Insomma, si tenta di ricostruire in Via Goito il famoso salotto buono, che un tempo albergava in Piazzetta Cuccia. Un modello che Mediobanca ha abbandonato da anni, aprendo le porte al mercato. Certo, non si può dire che Alberto Nagel e il suo management siano particolarmente “comunicativi”, ma hanno sempre remunerato gli azionisti in maniera apprezzabile, tant’è che raramente si è assistito – come invece a Trieste – anche solo al tentativo di mettere in dubbio il suo potere.
Davvero vogliamo credere che l’intervento di uno strumento pubblico possa competere con logiche globali in cui i fondi sovrani asiatici, i grandi player americani e gli investitori istituzionali dettano le regole? È una pretesa anacronistica, quasi comica, che espone l’Italia a figuracce e rischi inutili.
Il caso Generali: un gigante sotto attacco?
La verità è che Generali, nonostante le pressioni, ha dimostrato di essere un gigante in grado di reggersi sulle proprie gambe. Ha due azionisti determinati e “di peso” come Francesco Gaetano Caltagirone e Delfin, che criticano tutt’ora la capitalizzazione deficitaria del Leone rispetto ai competitor europei. Ma da anni Generali non fa affidamento sui governi per sopravvivere.
Al contrario, ha costruito una strategia solida e internazionale, dimostrando che le imprese italiane possono competere con successo senza il supporto delle istituzioni pubbliche. E qui sta il punto: CDP non rafforzerebbe Generali, anzi. Il suo ingresso rischierebbe di politicizzare una realtà che ha bisogno di mercato, non di nuove logiche di palazzo.
Le mosse del governo
Posto che questo governo, in materia economica, ha molte anime Giorgia Meloni ha dimostrato di saper fare tesoro degli errori: la tassa sugli extraprofitti delle banche è stata un disastro annunciato, ma alla fine è stata ricalibrata con una mossa più sensata. Non stupirebbe se fosse proprio lei a spegnere le voci di chi vorrebbe usare CDP come arma di protezione. Sarebbe una scelta lungimirante, che segnerebbe una rottura con un passato di scelte affrettate e dannose.
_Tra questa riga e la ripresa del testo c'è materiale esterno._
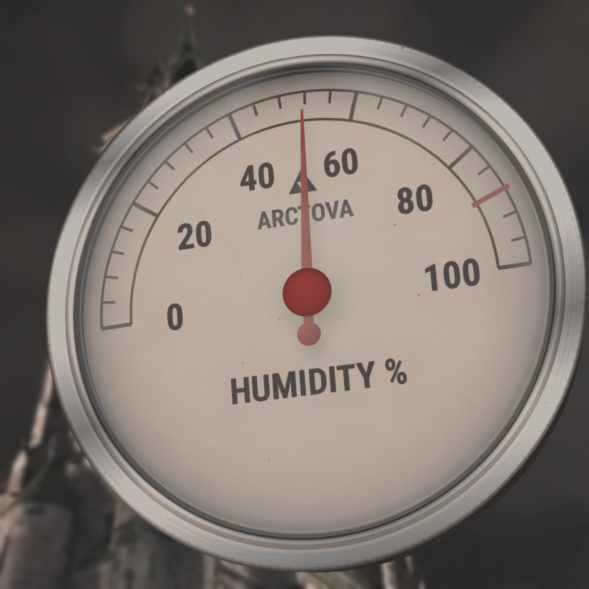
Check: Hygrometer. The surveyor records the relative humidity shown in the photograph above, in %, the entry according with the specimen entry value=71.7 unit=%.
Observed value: value=52 unit=%
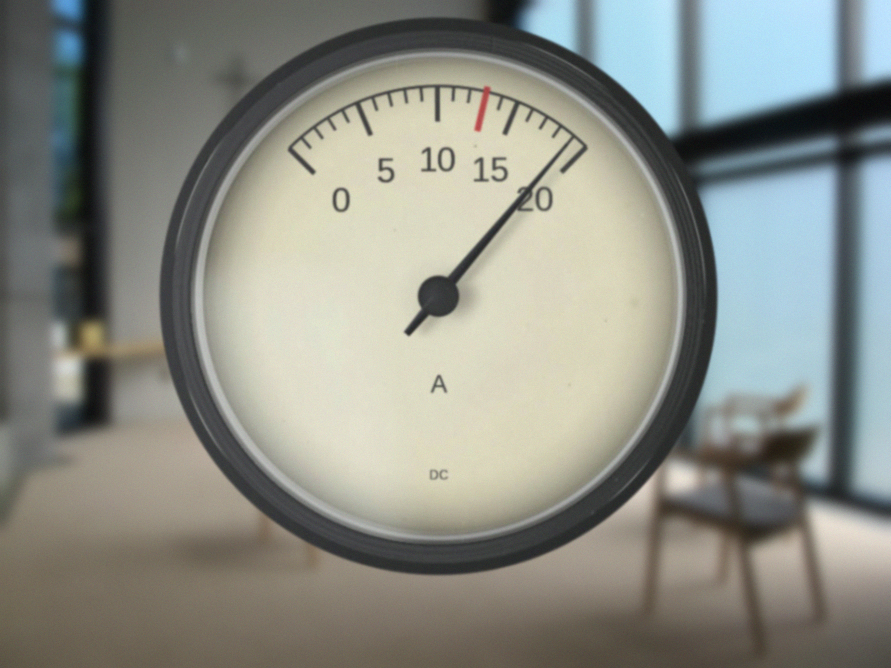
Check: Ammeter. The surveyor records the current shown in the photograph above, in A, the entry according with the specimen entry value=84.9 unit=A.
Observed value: value=19 unit=A
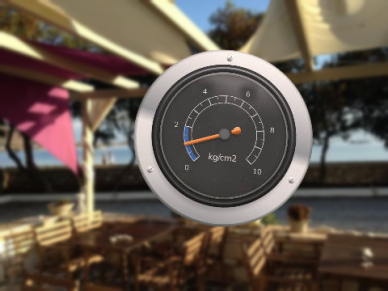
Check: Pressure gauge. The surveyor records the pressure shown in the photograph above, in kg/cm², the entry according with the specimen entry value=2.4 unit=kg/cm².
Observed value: value=1 unit=kg/cm²
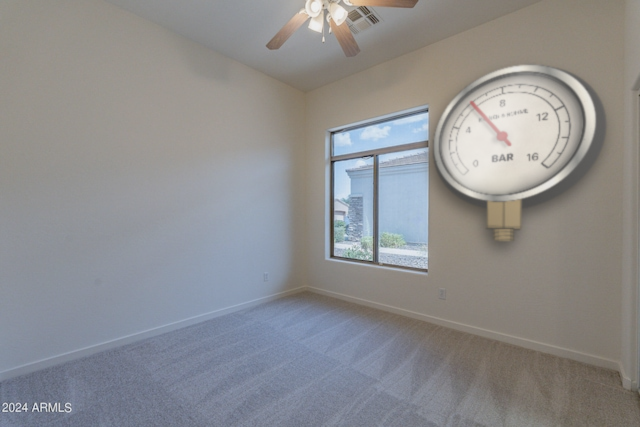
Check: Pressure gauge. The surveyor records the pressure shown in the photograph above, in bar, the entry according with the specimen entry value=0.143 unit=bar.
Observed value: value=6 unit=bar
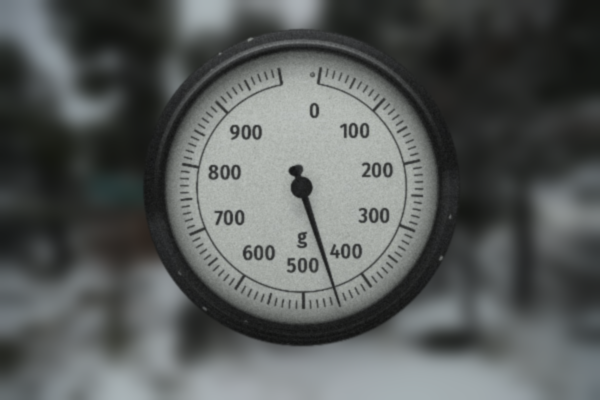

Il futuro di Generali: mercato, non palazzo
Generali non ha bisogno di CDP per difendersi, ma di continuare sulla strada dell’internazionalizzazione e del rafforzamento delle sue competenze interne. Intromettere la Cassa significherebbe ridurre l’indipendenza di una delle poche realtà italiane capaci di giocare al tavolo dei grandi. E significherebbe, ancora una volta, cedere all’illusione che il controllo si possa esercitare dall’alto, ignorando che il mercato non perdona. È tempo di abbandonare le nostalgie e guardare avanti: il mondo è cambiato, e l’Italia deve cambiare con lui.
UniCredit-Bpm: una fusione necessaria per evitare altre illusioni?
E mentre si discute di CDP e Generali, c’è un’altra partita che meriterebbe maggiore attenzione: UniCredit e Banco BPM. Qui si tratta di costruire un campione bancario nazionale che abbia le dimensioni e la forza per competere in Europa. Un consolidamento tra i due gruppi non solo avrebbe senso industriale, ma sarebbe la risposta concreta a chi invoca la necessità di proteggere il sistema finanziario italiano.
L’unica difesa possibile, infatti, è crescere. E per farlo, servono strategie di mercato, non nostalgie di un passato ormai superato. Anche perché con Trump che incombe e con lo spettro di nuove tensioni economiche o si punta a una integrazione europea che porti alla costruzione di giganti capaci di competere con Usa e Cina o il rischio è uno solo: diventare provincia dell’impero, anzi, degli imperi.